German Watch data shows that over the years the tropical storms have become a bigger menace in the world than the riverine floods as several countries hit by tropical storms were ranked higher on the risk index. This has resulted in decline in risk ranking based on floods compared to the tropical cyclones. Over the last 20 years, the frequency and ferocity of tropical storms have increased and therefore the list is often topped by the victims of tropical storms, at least compared to the riverine floods. In the 2021 Index, for example, Porto Rico, Myanmar, Haiti, Philippines, Mozambique and Bahamas with fewer events were ranked higher in the risk ranking than Pakistan that experienced floods that were, thankfully, less severe. Of the top 10 countries - except for Pakistan, Thailand and Nepal that were hit by the floods - all were visited by cyclones. Hence, because of increased tropical storms, Pakistan’s position slid down from the 5th to the 8th.

Tropical cyclones have in recent years been changing track and approaching Pakistan more frequently as seen by Ganu (2007), Yemyin (2007) and Phet (2010) cyclones. Pakistan’s coastal districts have been adversely affected by periodic heavy rainfall and tropical cyclones. On the other hand, Bangladeh, Inida, Sri Lanka and Maldives in South Asia are more prone to tropical cyclones than Pakistan.

In other words, since Pakistan is not a high tropical cyclone risk country, its ranking will also improve if there were more tropical storms elsewhere in the world.

The ranking is based on the frequency (cyclones vs floods) of extreme events coupled with the level of exposure. Most of the countries on the top ten list in the Index are low-income countries, while Pakistan is placed with low-middle income countries. Yet, exposure to risks from floods in Pakistan is higher than in Bangladesh. According to the Index, Bangladesh had more extreme events than Pakistan (185 vs. 173), but her per unit of GDP losses were lower in percentage terms than in Pakistan, possibly showing better preparedness that Bangladesh has relentlessly pursued since cyclone Bhola in 1971, when it was still East Pakistan. Unlike Pakistan, Bangladesh is highly prone to both tropical storms and riverine floods.
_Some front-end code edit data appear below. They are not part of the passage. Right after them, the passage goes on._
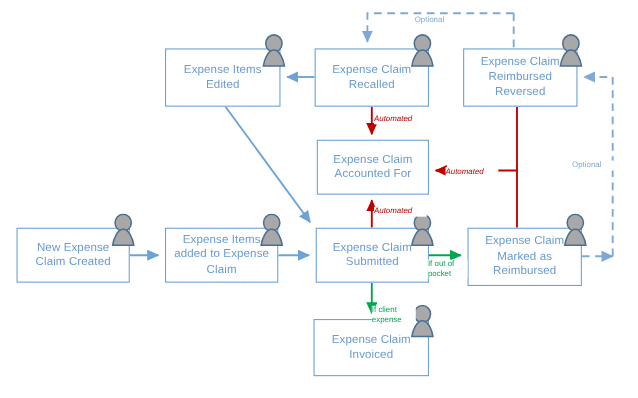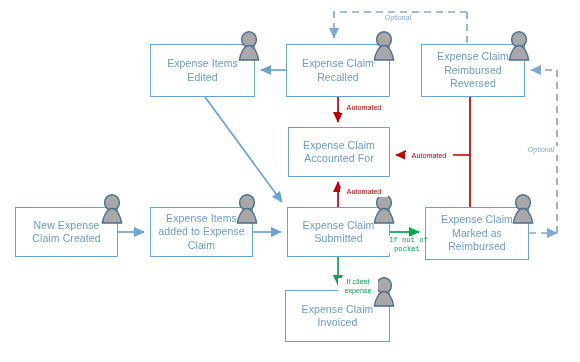"Optional" .edge-label { text-align: center -> left }
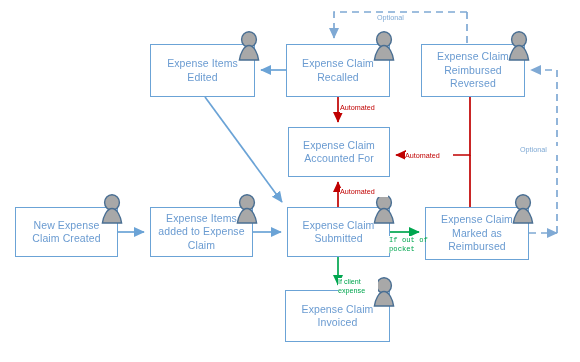"Automated" .lab-red { font-style: none -> italic }
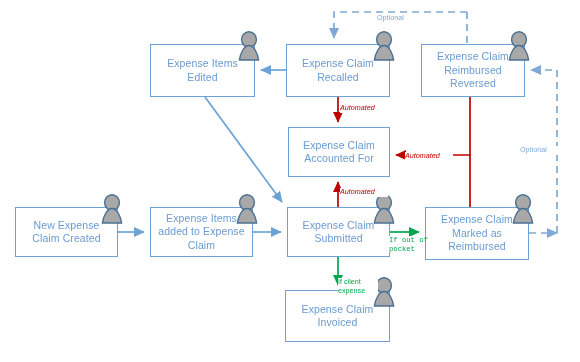"If out of" div.edge-label { font-family: Liberation Mono, monospace -> none }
Finally, a gap between extreme events can allow the communities and countries to recover, recoup and rebuild. A frequent recurrence of extreme events does not allow them the breathing space, adding further to vulnerability and the erosion of resilience. Philippines is a classic example; it has been punished repeatedly by tropical storms almost annually, seriously depleting the country’s resilience. Each successive cyclone has found the communities more vulnerable than before. Pakistan has been extremely fortunate on this score during the same period, allowing us the time to rebuild and recoup. The data presented in the Index is revealing: over the last 20 years, Pakistan lost 0.52 percent of GDP, with a loss of $3.7 billion – ranked third over 20 years. The report has also pointed out that of the 10 most vulnerable countries, six countries lost a higher percentage of GDP compared to Pakistan, and two less than Pakistan with far fewer deaths, again showing poor climate proofing of infrastructure. Pakistan’s ranking can therefore improve not only if the tropical cyclones continue to hit some other countries more frequently as it has been happening, but also if Pakistan improves its preparedness by undertaking preparatory actions. The choice is ours: do we wish to leave it to chance or do we want to invest in our readiness to cope with climate risks?